Entsetzt starre ich sie an. Kreditlimit erreicht? Dispo ausgeschöpft? Mir wird schwindelig. Habe ich mein Konto zu sehr strapaziert? Bin ich mit meinem Dispo tatsächlich am Ende? Die Wahrheit ist: Ich weiß es nicht. Ich habe seit Monaten kein Online-Banking mehr betrieben, geschweige denn einen Kontoauszug gedruckt. Beim letzten Mal zeigte er mir definitiv zu viele rote Zahlen an, und das dicke Minus vor dem Endbetrag war auch nicht gerade aufmunternd. Mit der nächsten Gehaltsabrechnung wird schon wieder alles im grünen Bereich sein, habe ich mir damals gedacht. Aber danach habe ich mich nicht mehr getraut nachzusehen. Mit Grauen muss ich plötzlich an all die ungeöffneten Rechnungen denken, die ich in meiner Küchenschublade verstaut habe. Bei Gelegenheit wollte ich sie unbedingt einmal durchsehen, nur ist mir irgendwie immer etwas dazwischengekommen. Und die letzten Abrechnungen von MasterCard und Visa? Wie hoch waren die noch gleich? Habe ich sie mir überhaupt angeguckt? Daran kann ich mich nicht erinnern. Ich habe die starke Vermutung, dass ich auch dazu nicht gekommen bin.

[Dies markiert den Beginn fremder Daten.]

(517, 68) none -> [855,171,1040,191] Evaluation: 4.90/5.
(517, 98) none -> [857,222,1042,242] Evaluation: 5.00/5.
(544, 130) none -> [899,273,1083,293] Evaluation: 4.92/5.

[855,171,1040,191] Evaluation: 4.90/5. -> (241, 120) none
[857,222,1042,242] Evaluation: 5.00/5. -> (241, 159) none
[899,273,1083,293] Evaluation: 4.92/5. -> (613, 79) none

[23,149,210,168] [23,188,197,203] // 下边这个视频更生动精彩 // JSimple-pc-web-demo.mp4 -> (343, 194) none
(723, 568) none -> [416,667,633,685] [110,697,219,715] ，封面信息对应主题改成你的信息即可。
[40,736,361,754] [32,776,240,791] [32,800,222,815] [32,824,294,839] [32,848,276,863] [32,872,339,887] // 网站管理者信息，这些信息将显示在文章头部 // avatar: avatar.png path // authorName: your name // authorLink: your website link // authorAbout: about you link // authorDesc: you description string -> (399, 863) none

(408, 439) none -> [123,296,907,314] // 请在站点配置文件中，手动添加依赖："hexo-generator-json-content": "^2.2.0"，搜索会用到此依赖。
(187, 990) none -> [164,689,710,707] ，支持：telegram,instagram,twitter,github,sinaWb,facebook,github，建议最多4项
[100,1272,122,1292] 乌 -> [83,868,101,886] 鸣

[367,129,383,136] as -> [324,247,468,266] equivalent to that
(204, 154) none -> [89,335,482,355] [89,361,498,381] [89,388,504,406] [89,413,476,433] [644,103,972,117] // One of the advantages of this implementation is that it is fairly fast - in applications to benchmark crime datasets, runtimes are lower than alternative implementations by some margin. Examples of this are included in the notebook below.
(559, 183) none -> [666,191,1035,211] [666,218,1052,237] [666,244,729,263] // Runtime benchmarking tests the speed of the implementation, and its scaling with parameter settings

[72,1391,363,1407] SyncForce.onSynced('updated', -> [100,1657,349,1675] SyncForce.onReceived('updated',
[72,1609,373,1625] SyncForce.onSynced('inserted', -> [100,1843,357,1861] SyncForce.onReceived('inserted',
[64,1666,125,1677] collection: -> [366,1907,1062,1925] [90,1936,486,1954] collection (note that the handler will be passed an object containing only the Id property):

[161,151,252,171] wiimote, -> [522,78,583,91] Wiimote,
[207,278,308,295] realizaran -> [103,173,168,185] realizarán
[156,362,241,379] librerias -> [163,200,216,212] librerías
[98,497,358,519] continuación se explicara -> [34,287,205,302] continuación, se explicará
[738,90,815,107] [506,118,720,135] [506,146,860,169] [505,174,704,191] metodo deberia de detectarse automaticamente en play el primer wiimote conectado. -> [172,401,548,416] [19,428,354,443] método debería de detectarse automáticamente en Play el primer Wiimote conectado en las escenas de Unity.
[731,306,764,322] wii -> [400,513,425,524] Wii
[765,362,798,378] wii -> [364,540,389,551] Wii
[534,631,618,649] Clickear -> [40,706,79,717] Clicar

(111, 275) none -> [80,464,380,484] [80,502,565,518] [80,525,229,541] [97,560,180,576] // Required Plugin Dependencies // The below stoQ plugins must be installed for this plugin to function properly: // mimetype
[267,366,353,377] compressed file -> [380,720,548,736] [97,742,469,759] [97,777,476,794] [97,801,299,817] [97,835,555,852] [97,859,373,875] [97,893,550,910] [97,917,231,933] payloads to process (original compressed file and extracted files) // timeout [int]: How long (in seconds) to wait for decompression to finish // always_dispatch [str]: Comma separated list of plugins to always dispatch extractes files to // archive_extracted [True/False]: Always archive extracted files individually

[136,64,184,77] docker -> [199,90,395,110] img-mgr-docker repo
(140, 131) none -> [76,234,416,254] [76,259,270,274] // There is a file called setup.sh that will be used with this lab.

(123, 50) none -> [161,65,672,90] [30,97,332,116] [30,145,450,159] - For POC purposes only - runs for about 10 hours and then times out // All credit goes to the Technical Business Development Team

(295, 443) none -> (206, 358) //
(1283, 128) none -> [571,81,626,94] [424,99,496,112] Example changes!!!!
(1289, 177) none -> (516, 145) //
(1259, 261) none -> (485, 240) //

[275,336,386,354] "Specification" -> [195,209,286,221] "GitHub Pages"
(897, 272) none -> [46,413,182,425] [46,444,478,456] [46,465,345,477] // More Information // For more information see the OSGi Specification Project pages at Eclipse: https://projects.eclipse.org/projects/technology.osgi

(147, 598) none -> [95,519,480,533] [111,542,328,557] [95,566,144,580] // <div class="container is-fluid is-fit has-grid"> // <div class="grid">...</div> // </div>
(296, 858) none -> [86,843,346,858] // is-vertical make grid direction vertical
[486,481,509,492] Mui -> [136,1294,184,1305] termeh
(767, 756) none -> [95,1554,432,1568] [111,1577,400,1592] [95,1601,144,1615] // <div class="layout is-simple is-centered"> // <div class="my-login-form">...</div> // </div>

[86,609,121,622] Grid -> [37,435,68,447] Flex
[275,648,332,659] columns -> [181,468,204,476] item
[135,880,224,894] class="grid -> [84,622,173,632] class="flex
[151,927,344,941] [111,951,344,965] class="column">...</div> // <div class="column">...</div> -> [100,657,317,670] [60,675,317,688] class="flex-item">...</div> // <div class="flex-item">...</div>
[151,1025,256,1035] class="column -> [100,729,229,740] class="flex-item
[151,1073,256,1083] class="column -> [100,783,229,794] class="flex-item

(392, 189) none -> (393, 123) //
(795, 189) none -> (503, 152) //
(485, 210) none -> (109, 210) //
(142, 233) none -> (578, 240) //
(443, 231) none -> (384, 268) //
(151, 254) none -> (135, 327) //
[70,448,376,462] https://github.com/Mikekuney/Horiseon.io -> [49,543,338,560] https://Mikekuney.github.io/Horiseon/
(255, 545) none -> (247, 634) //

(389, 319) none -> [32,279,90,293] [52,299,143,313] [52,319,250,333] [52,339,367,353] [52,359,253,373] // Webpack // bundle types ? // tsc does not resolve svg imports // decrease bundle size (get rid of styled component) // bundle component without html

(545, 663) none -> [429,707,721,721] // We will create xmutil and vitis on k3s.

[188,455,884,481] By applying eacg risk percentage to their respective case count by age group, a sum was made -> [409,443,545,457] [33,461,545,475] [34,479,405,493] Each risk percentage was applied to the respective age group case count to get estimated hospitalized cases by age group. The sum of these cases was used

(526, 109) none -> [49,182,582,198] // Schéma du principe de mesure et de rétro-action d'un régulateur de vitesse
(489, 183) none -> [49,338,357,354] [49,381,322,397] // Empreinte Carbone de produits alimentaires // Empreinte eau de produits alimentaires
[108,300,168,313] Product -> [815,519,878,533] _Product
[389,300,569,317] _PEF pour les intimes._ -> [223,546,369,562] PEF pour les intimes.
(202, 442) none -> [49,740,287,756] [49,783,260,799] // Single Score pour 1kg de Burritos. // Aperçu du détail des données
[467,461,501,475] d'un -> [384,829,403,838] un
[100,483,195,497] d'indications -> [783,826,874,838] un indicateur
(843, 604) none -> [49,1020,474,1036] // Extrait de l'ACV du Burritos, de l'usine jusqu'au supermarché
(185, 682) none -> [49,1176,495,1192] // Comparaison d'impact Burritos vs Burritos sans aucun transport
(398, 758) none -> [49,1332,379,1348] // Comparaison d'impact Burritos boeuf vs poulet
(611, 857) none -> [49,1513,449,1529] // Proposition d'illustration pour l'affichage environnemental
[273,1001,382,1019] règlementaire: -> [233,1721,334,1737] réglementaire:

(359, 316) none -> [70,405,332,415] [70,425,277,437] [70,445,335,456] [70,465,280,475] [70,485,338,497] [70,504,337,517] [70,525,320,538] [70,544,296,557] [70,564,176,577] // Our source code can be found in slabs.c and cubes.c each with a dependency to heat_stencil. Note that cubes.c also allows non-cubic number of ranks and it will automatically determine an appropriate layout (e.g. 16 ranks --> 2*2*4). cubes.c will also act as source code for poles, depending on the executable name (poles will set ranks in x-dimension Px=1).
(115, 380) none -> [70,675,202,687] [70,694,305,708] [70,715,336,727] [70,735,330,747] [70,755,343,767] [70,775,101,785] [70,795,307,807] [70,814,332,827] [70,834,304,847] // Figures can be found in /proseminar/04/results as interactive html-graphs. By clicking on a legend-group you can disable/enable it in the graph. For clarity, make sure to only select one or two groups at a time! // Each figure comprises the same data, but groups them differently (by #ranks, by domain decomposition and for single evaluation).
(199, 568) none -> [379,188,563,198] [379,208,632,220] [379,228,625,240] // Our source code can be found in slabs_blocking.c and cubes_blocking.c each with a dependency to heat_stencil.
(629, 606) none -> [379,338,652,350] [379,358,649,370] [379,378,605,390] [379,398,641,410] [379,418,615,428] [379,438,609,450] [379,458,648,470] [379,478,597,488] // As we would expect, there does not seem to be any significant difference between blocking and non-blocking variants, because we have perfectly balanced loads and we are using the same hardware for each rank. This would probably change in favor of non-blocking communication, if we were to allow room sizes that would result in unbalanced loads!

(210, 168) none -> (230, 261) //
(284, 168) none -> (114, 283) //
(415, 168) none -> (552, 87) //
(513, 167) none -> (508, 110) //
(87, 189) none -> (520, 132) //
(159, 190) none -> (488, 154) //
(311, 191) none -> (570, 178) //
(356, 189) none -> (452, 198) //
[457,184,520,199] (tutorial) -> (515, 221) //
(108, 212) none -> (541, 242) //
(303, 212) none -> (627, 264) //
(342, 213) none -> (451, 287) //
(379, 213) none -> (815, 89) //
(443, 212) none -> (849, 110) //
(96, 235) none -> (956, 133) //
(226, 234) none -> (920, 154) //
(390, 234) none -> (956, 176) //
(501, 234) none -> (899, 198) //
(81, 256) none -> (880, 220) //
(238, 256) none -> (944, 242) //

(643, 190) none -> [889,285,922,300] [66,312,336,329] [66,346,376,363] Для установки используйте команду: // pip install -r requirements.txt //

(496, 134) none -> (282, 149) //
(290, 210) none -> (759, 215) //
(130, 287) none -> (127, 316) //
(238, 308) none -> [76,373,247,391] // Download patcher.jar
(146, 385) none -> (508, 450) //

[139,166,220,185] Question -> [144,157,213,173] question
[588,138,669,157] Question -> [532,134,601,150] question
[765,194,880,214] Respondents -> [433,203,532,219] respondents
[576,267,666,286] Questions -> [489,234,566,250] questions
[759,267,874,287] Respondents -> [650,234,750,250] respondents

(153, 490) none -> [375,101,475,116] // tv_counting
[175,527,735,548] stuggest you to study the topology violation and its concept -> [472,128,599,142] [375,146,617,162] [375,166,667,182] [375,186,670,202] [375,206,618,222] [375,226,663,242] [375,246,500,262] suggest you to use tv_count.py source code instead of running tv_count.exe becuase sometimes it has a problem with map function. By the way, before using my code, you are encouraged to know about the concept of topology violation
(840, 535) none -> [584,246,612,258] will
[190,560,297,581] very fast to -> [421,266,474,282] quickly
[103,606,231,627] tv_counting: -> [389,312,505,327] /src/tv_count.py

„Nein, das kann nicht sein“, bestreite ich, um mir selbst Mut zu machen. „Soweit habe ich mein Konto nicht überzogen.“
„Bist du dir sicher?“ Svenja durchbohrt mich mit ihrem Steuerberaterinnen-Blick, mit dem sie garantiert jeden Mandaten dazu bringen kann, ihr seine Hinterziehungssünden zu beichten.
Nervös kaue ich auf meiner Lippe herum. „Ziemlich“, entgegne ich vage.
„Mia, du solltest zur Bank gehen und das klären. Die können dir sofort sagen, was der Grund für die Sperrung ist und dich beraten, falls du dein Limit überschritten hast.“
„Auf keinen Fall!“, entfährt es mir.
Ein Gespräch mit der Bank ist das Letzte, wonach mir gerade der Sinn steht.
„Und warum nicht?“
„Es ist Samstagmittag“, wende ich ein. „Die Bank hat sicher geschlossen. Oder die Berater haben längst Feierabend.“
Svenja runzelt skeptisch die Stirn.
„Außerdem kenne ich nicht mal meinen Kontostand“, füge ich hinzu. „Da kann ich doch nicht die Pferde scheu machen.“
Vorwurfsvoll zieht sie die Augenbrauen hoch. „Wie wäre es dann, wenn du mal einen Kontoauszug druckst?“
„Ja, das könnte ich machen“, sage ich gedehnt, während ich das Schaufenster von Dernier Crie mustere, in dem die neue Herbstkollektion ausgestellt ist. Die muss ich mir beizeiten genauer ansehen.
„Na, dann los. Da vorne ist eine Sparkasse.“ Svenja versperrt mir mit einer wegweisenden Handbewegung die Sicht auf das todschicke Strickkleid.